While Americans are eating less beef today than they did in the 1970s — and even in the early 2000s — a 2006 report by the United Nations Food and Agricultural Organization found producing a half-pound of hamburger — a patty of meat the size of two decks of cards — releases as much greenhouse gas into the atmosphere as driving a 3,000-pound car nearly 10 miles. The annual beef diet of the average American emits as much greenhouse gas as a car driven more than 1,800 miles.
So already you can see the impact of different types of foods.
Making a Difference
“Food companies must add ‘Climate Impact’ to the product re-formulation and design-to-value campaigns to prepare for the rise of the climavore consumer,” Chafin noted in the press release.
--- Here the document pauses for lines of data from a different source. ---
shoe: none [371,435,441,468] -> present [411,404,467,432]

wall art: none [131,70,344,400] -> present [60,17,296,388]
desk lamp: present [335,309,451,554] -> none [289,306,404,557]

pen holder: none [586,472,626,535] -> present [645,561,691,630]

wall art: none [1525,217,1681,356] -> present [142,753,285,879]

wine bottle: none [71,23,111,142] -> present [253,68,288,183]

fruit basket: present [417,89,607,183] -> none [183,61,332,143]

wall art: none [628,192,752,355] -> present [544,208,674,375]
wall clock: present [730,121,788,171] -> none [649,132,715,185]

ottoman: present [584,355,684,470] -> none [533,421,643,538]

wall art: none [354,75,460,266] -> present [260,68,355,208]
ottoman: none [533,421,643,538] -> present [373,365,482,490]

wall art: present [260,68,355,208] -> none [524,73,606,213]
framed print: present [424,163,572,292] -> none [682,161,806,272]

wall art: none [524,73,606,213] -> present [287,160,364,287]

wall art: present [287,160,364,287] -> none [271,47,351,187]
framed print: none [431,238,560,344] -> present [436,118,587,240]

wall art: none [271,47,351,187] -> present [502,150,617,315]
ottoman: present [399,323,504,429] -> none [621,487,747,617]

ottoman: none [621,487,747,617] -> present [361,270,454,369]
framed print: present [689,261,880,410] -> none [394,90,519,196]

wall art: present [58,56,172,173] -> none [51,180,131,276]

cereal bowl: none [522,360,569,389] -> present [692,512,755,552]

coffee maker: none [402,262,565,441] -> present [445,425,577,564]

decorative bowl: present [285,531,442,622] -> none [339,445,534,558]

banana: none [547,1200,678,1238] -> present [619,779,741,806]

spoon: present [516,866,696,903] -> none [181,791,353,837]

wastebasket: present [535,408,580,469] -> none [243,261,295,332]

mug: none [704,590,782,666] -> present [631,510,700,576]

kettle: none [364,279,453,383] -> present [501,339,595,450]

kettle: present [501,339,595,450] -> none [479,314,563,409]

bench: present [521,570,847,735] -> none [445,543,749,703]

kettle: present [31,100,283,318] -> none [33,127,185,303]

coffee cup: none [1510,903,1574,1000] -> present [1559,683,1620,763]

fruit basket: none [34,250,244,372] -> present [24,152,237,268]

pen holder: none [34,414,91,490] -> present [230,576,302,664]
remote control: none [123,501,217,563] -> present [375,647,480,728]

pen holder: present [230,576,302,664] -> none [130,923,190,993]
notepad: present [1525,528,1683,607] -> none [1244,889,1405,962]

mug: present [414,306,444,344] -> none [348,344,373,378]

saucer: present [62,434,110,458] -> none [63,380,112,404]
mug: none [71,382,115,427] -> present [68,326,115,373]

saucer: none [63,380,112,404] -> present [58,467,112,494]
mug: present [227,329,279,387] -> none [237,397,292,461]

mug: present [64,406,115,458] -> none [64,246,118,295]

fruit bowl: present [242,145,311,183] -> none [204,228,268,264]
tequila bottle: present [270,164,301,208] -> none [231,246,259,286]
Some restaurant chains are doing just that.
New York-based eatery Just Salad was the first quick-service restaurant chain to carbon label its menu in 2020. The chain, which has always partnered with local sources for their produce and which offers a reusable bowl program to help eliminate waste, features a “Climatarian” option on its menu that allows diners to filter foods with the lowest carbon footprint.
Carbon-friendly menu items include a label that expresses the item’s kgCO2 value. This stands for “kilograms of carbon dioxide equivalent,” which shows emissions for many greenhouse gasses, not just carbon dioxide. All labels are verified by Planet FWD, a leading carbon management platform.
“It is really more important if we are trying to reduce the carbon footprint of the food system, which accounts for 26 percent to 30 percent of global emissions, to talk a little less about local these days and more about shifting diets. ‘How low can you go?’ on carbon has very little to do about transportation and more to do with composition of what is in your food,” said Sandra Noonan, Just Salad’s chief sustainability officer during a panel at the 2022 SXSW Conference.
Following the launch of Just Salad’s Climatarian menu, St. Louis-based bakery-cafe chain Panera Bread announced its “Cool Foods” menu, which labels items that are “cooler” or more climate friendly.
Panera partnered with the World Resources Institute to analyze the ingredients of every entrée at the restaurant and certify those foods that align with globally recognized climate goals.
According to WRI, a Cool Food Meal is defined as “a meal that would help a consumer eat a diet with a food-related greenhouse gas emissions intensity falling at least 38 percent below the regional average diet.” The carbon budget is split across three meals plus snacks. Breakfast must be no more than 20 percent of the recommended daily carbon footprint, and lunch and dinner must be less than 30 percent each. This equates to no more than 8.4 pounds CO2e (carbon dioxide-equivalent) for breakfast and 12.6 pounds for lunch or dinner. For example, the chain’s Mexican Street Corn Chowder has a CO2e emission of 4.2 pounds, and the Turkey Sandwich comes in at 8.5 pounds. On the other hand, the total greenhouse gas emissions of the Toasted Steak & White Cheddar sandwich are 72.44 pounds, making it a non-Cool Food Meal.
“If you want to be a climate smart eater, which means going as low as you can on carbon values, there’s a lot more nuance to the conversation about eating sustainably than we realize,” Noonan said.
So what can you do to help reduce your effects of food production on the planet? The local movement is a great way to start, as it reduces the need for transportation. Composting — or end-of-life — also reduces an item’s footprint. Additional choices that yield surprisingly large results include eating seasonally, avoiding excessive packaging, eating what you buy, purchasing misshapen or imperfect produce, and reducing meat and dairy consumption.
By choosing more wisely, we can all make a difference.